▶ PROBLEM TO SOLVE: For every line below, restate it exactly and drop the images.

▶ EXTRACTED ENTRIES:

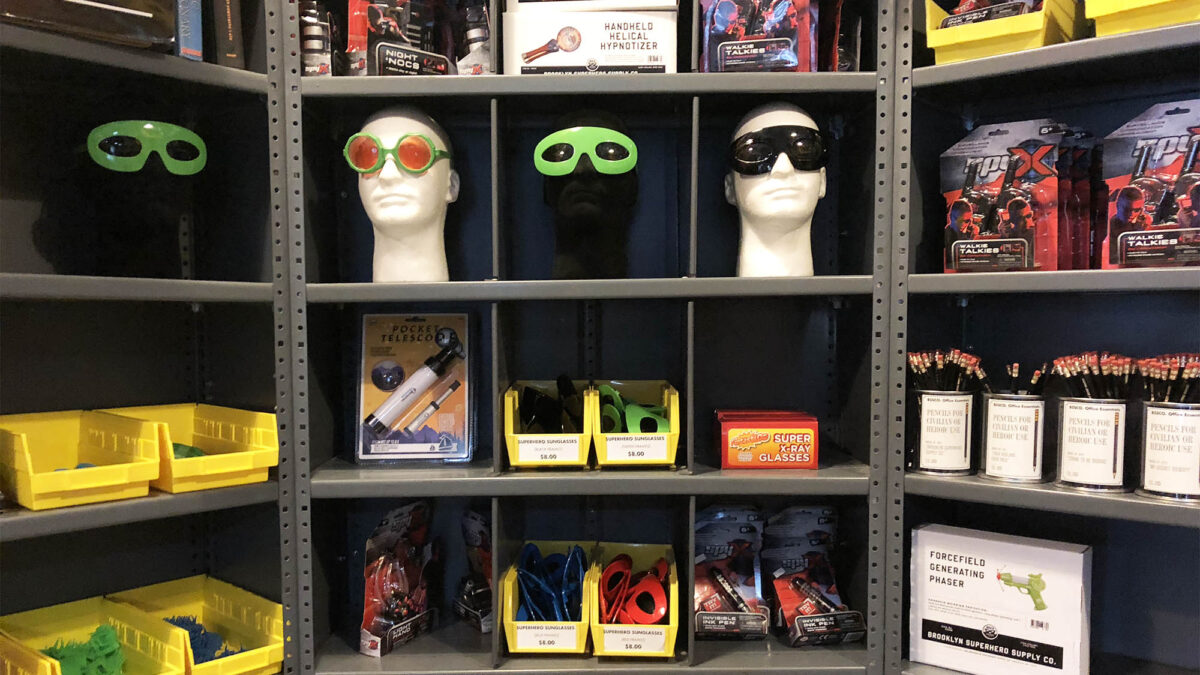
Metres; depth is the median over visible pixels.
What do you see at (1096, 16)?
yellow bin
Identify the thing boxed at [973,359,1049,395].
pencils
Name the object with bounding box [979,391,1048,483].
metal canister
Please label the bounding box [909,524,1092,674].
box
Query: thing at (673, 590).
yellow bin
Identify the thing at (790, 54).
box
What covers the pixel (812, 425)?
box
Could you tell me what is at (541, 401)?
sunglasses
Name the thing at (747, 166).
sunglasses
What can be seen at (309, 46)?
toy package
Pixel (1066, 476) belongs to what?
metal canister
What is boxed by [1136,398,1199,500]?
metal canister
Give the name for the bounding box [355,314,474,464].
package
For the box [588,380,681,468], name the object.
yellow bin
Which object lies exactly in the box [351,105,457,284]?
mannequin head
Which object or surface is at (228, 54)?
book
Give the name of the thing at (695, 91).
shelving unit
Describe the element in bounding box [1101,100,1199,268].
box
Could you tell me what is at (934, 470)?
metal canister
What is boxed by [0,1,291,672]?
left shelving unit
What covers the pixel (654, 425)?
sunglasses
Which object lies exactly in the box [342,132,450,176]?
sunglasses
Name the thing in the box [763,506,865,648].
package
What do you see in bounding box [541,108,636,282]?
mannequin head
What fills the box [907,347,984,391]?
bundle
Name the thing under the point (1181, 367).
bundle
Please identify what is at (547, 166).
sunglasses
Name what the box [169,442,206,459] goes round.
green toy
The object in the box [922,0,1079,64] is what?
yellow bin
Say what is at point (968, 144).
box
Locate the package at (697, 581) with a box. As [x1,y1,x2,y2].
[694,505,767,640]
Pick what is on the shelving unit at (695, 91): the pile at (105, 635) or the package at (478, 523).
the package at (478, 523)
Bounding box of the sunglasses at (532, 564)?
[516,543,587,624]
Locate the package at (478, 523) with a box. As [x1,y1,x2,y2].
[454,509,492,633]
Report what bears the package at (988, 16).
in the yellow bin at (932, 43)
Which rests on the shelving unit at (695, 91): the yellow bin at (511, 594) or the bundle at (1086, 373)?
the yellow bin at (511, 594)
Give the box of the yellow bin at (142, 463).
[0,408,158,509]
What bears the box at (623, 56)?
on the shelving unit at (695, 91)
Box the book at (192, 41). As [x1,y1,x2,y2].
[174,0,202,61]
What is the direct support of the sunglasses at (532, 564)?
in the yellow bin at (511, 594)
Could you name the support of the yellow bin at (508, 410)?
on the shelving unit at (695, 91)
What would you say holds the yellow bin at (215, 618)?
on the left shelving unit at (72, 513)
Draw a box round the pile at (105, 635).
[45,624,127,674]
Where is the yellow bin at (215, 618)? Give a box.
[108,576,284,674]
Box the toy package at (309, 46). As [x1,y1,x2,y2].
[299,1,333,76]
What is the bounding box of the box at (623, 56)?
[504,2,675,75]
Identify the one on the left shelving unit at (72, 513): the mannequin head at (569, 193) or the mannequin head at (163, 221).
the mannequin head at (163, 221)
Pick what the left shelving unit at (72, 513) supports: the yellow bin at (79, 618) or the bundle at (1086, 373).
the yellow bin at (79, 618)
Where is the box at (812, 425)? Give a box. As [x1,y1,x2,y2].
[716,409,817,469]
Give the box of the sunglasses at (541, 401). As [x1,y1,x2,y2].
[518,376,582,433]
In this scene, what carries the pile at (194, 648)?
in the yellow bin at (215, 618)
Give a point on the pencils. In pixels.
(1014, 371)
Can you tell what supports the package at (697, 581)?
on the shelving unit at (695, 91)
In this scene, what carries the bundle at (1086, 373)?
in the metal canister at (1066, 476)
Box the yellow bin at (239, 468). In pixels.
[98,403,278,492]
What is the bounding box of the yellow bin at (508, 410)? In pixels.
[503,379,595,469]
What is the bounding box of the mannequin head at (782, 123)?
[726,101,826,278]
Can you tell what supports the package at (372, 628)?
on the shelving unit at (695, 91)
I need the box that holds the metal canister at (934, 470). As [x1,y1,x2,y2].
[910,389,973,476]
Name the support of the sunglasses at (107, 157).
on the mannequin head at (163, 221)
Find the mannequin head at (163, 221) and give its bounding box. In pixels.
[88,122,201,281]
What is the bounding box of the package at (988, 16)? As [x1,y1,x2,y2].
[942,0,1044,26]
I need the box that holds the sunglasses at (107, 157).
[87,120,207,174]
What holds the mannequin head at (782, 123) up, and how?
on the shelving unit at (695, 91)
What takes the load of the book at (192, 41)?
on the left shelving unit at (72, 513)
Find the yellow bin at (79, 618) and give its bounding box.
[0,593,187,674]
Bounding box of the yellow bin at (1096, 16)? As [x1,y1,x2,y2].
[1087,0,1199,35]
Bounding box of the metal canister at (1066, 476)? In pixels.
[1055,394,1130,493]
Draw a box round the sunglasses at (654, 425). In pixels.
[597,385,671,434]
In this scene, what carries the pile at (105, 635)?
in the yellow bin at (79, 618)
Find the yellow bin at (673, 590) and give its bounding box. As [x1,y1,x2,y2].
[588,543,680,659]
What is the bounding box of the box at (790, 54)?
[700,0,818,72]
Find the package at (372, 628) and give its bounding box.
[359,502,437,658]
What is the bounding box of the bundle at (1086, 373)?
[1050,351,1135,399]
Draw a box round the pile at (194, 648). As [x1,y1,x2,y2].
[162,615,235,663]
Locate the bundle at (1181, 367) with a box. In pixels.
[1135,353,1199,403]
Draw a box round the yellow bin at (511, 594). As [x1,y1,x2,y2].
[500,542,595,657]
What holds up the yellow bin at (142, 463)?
on the left shelving unit at (72, 513)
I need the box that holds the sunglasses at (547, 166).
[533,127,638,175]
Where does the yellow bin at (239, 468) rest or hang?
on the left shelving unit at (72, 513)
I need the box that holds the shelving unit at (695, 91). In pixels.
[286,0,900,674]
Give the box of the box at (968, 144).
[940,120,1072,272]
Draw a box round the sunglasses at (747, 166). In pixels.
[727,125,827,176]
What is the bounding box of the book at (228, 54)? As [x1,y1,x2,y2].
[211,0,244,68]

▶ REPLY TO THE TASK:
Metres; depth is the median over visible pixels.
What do you see at (1096, 16)?
yellow bin
Identify the thing boxed at [973,359,1049,395].
pencils
Name the object with bounding box [979,391,1048,483].
metal canister
Please label the bounding box [909,524,1092,674].
box
Query: thing at (673, 590).
yellow bin
Identify the thing at (790, 54).
box
What covers the pixel (812, 425)?
box
Could you tell me what is at (541, 401)?
sunglasses
Name the thing at (747, 166).
sunglasses
What can be seen at (309, 46)?
toy package
Pixel (1066, 476) belongs to what?
metal canister
What is boxed by [1136,398,1199,500]?
metal canister
Give the name for the bounding box [355,314,474,464].
package
For the box [588,380,681,468], name the object.
yellow bin
Which object lies exactly in the box [351,105,457,284]?
mannequin head
Which object or surface is at (228, 54)?
book
Give the name of the thing at (695, 91).
shelving unit
Describe the element in bounding box [1101,100,1199,268].
box
Could you tell me what is at (934, 470)?
metal canister
What is boxed by [0,1,291,672]?
left shelving unit
What covers the pixel (654, 425)?
sunglasses
Which object lies exactly in the box [342,132,450,176]?
sunglasses
Name the thing in the box [763,506,865,648].
package
What do you see in bounding box [541,108,636,282]?
mannequin head
What fills the box [907,347,984,391]?
bundle
Name the thing under the point (1181, 367).
bundle
Please identify what is at (547, 166).
sunglasses
Name what the box [169,442,206,459] goes round.
green toy
The object in the box [922,0,1079,64] is what?
yellow bin
Say what is at point (968, 144).
box
Locate the package at (697, 581) with a box. As [x1,y1,x2,y2].
[694,505,767,640]
Pick what is on the shelving unit at (695, 91): the pile at (105, 635) or the package at (478, 523).
the package at (478, 523)
Bounding box of the sunglasses at (532, 564)?
[516,543,587,624]
Locate the package at (478, 523) with a box. As [x1,y1,x2,y2].
[454,509,492,633]
Report what bears the package at (988, 16).
in the yellow bin at (932, 43)
Which rests on the shelving unit at (695, 91): the yellow bin at (511, 594) or the bundle at (1086, 373)?
the yellow bin at (511, 594)
Give the box of the yellow bin at (142, 463).
[0,408,158,509]
What bears the box at (623, 56)?
on the shelving unit at (695, 91)
Box the book at (192, 41). As [x1,y1,x2,y2].
[174,0,202,61]
What is the direct support of the sunglasses at (532, 564)?
in the yellow bin at (511, 594)
Could you name the support of the yellow bin at (508, 410)?
on the shelving unit at (695, 91)
What would you say holds the yellow bin at (215, 618)?
on the left shelving unit at (72, 513)
Draw a box round the pile at (105, 635).
[45,624,127,674]
Where is the yellow bin at (215, 618)? Give a box.
[108,576,284,674]
Box the toy package at (309, 46). As [x1,y1,x2,y2].
[299,1,333,76]
What is the bounding box of the box at (623, 56)?
[504,2,675,75]
Identify the one on the left shelving unit at (72, 513): the mannequin head at (569, 193) or the mannequin head at (163, 221).
the mannequin head at (163, 221)
Pick what the left shelving unit at (72, 513) supports: the yellow bin at (79, 618) or the bundle at (1086, 373).
the yellow bin at (79, 618)
Where is the box at (812, 425)? Give a box. As [x1,y1,x2,y2].
[716,409,817,469]
Give the box of the sunglasses at (541, 401). As [x1,y1,x2,y2].
[518,376,582,433]
In this scene, what carries the pile at (194, 648)?
in the yellow bin at (215, 618)
Give a point on the pencils. In pixels.
(1014, 371)
Can you tell what supports the package at (697, 581)?
on the shelving unit at (695, 91)
In this scene, what carries the bundle at (1086, 373)?
in the metal canister at (1066, 476)
Box the yellow bin at (239, 468). In pixels.
[98,403,278,492]
What is the bounding box of the yellow bin at (508, 410)? In pixels.
[503,379,595,469]
What is the bounding box of the mannequin head at (782, 123)?
[726,101,826,278]
Can you tell what supports the package at (372, 628)?
on the shelving unit at (695, 91)
I need the box that holds the metal canister at (934, 470). As [x1,y1,x2,y2].
[910,389,973,476]
Name the support of the sunglasses at (107, 157).
on the mannequin head at (163, 221)
Find the mannequin head at (163, 221) and give its bounding box. In pixels.
[88,122,201,281]
What is the bounding box of the package at (988, 16)? As [x1,y1,x2,y2].
[942,0,1044,26]
I need the box that holds the sunglasses at (107, 157).
[87,120,207,174]
What holds the mannequin head at (782, 123) up, and how?
on the shelving unit at (695, 91)
What takes the load of the book at (192, 41)?
on the left shelving unit at (72, 513)
Find the yellow bin at (79, 618) and give its bounding box.
[0,593,187,674]
Bounding box of the yellow bin at (1096, 16)? As [x1,y1,x2,y2].
[1087,0,1199,35]
Bounding box of the metal canister at (1066, 476)? In pixels.
[1055,394,1130,493]
Draw a box round the sunglasses at (654, 425). In pixels.
[597,385,671,434]
In this scene, what carries the pile at (105, 635)?
in the yellow bin at (79, 618)
Find the yellow bin at (673, 590) and give its bounding box. As [x1,y1,x2,y2].
[588,543,680,659]
What is the bounding box of the box at (790, 54)?
[700,0,818,72]
Find the package at (372, 628) and give its bounding box.
[359,502,437,658]
What is the bounding box of the bundle at (1086, 373)?
[1050,351,1135,399]
Draw a box round the pile at (194, 648). As [x1,y1,x2,y2].
[162,615,235,663]
Locate the bundle at (1181, 367) with a box. In pixels.
[1135,353,1199,403]
Draw a box round the yellow bin at (511, 594). As [x1,y1,x2,y2].
[500,542,595,657]
What holds up the yellow bin at (142, 463)?
on the left shelving unit at (72, 513)
I need the box that holds the sunglasses at (547, 166).
[533,127,638,175]
Where does the yellow bin at (239, 468) rest or hang?
on the left shelving unit at (72, 513)
I need the box that holds the shelving unit at (695, 91). In pixels.
[286,0,900,674]
Give the box of the box at (968, 144).
[940,120,1072,272]
Draw a box round the sunglasses at (747, 166). In pixels.
[727,125,827,176]
What is the bounding box of the book at (228, 54)? As [x1,y1,x2,y2].
[211,0,244,68]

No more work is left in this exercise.